Priorities
The Center for American Progress has put together a great infographic putting into context the policy choices at hand in an economic environment where we have a government hell bent on putting taxpayer dollars into the pockets of wealthy people and corporations — at the expense of the people who have been hurt the most by current economic conditions:
The author here makes the case that the budget process needs to be more open and accountable so that Americans can see this kind of thing first hand. I suspect that this data wasn’t all that difficult to find, but with very few exceptions, you won’t find much from the media digging in to nitty gritty of budgets to show the choices being made.

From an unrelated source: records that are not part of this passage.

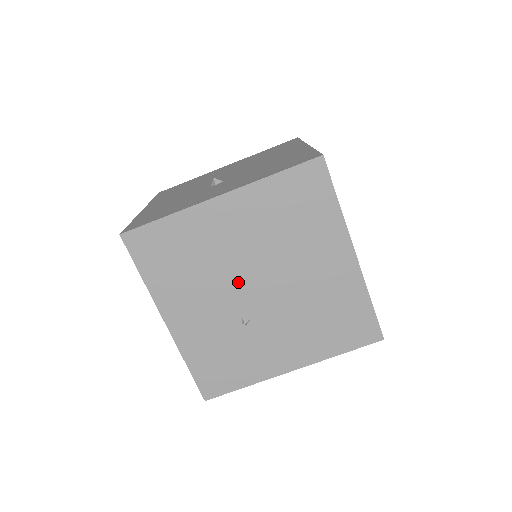
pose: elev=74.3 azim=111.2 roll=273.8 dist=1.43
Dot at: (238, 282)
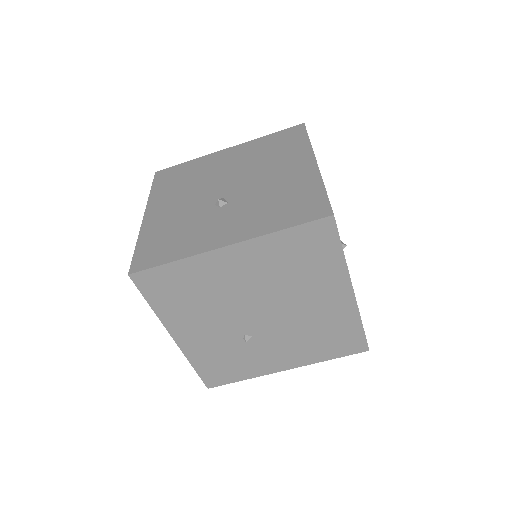
Dot at: (242, 311)
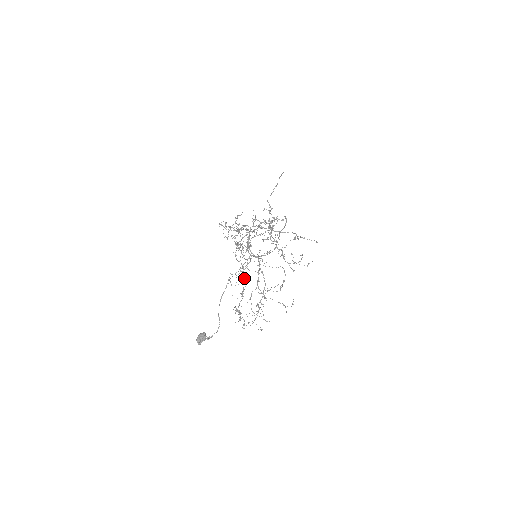
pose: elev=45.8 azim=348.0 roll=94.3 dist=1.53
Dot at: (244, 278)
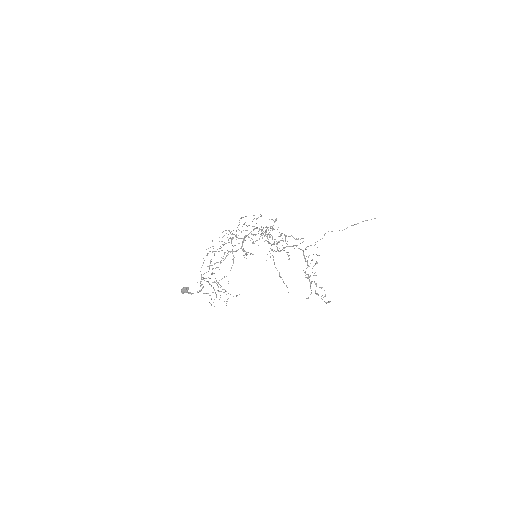
Dot at: occluded
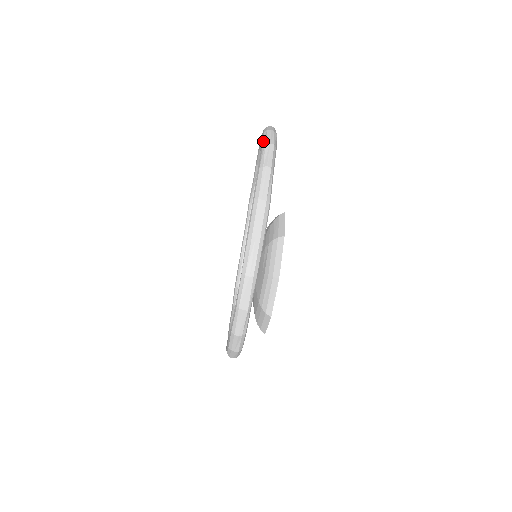
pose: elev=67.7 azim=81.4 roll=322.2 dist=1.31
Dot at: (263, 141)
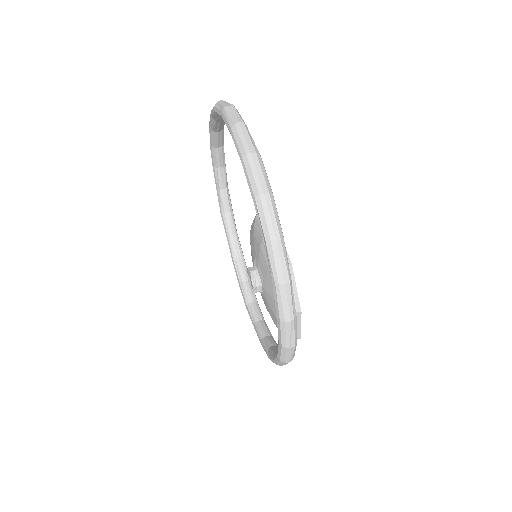
Dot at: (219, 109)
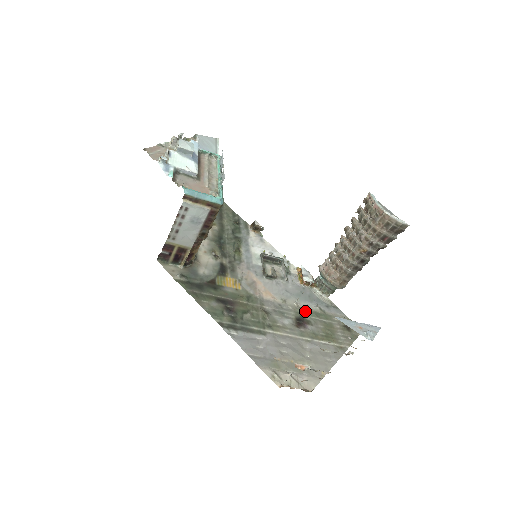
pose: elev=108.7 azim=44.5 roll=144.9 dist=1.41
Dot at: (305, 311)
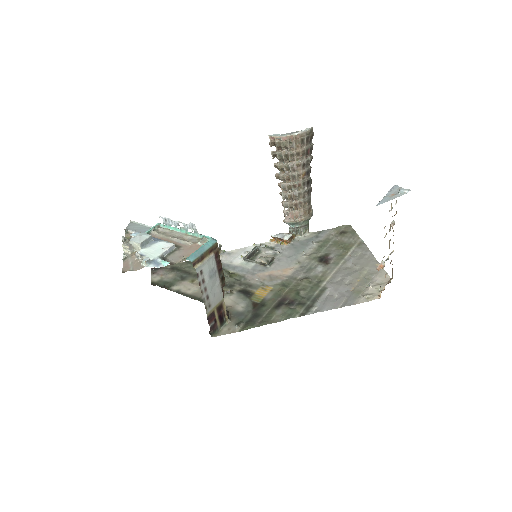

But it *should* make people very mad that these kinds of tax breaks for wealthy corporations and people are a much unneeded bailout of folks who aren’t using this money to invest in very many new jobs yet.
Of course, the entire analysis presumes that the government has the right to the money that the so-called “tax breaks” allegedly “cost” the government — a position that I am not willing to concede.
If one starts with the assumption that the government has no right to any part of anyone’s money and then justify the taking of a portion of someone’s money in the form of taxes, it certainly would appear that taxes and spending are both too high.
The difference, of course, is that I believe that the coercive power of government to extract a portion of an individual’s wealth should be used sparingly, while you believe that we are all serfs who should be grateful for the crumbs left to us by our overlords when they decide that they know how to allocate our earnings better than we do.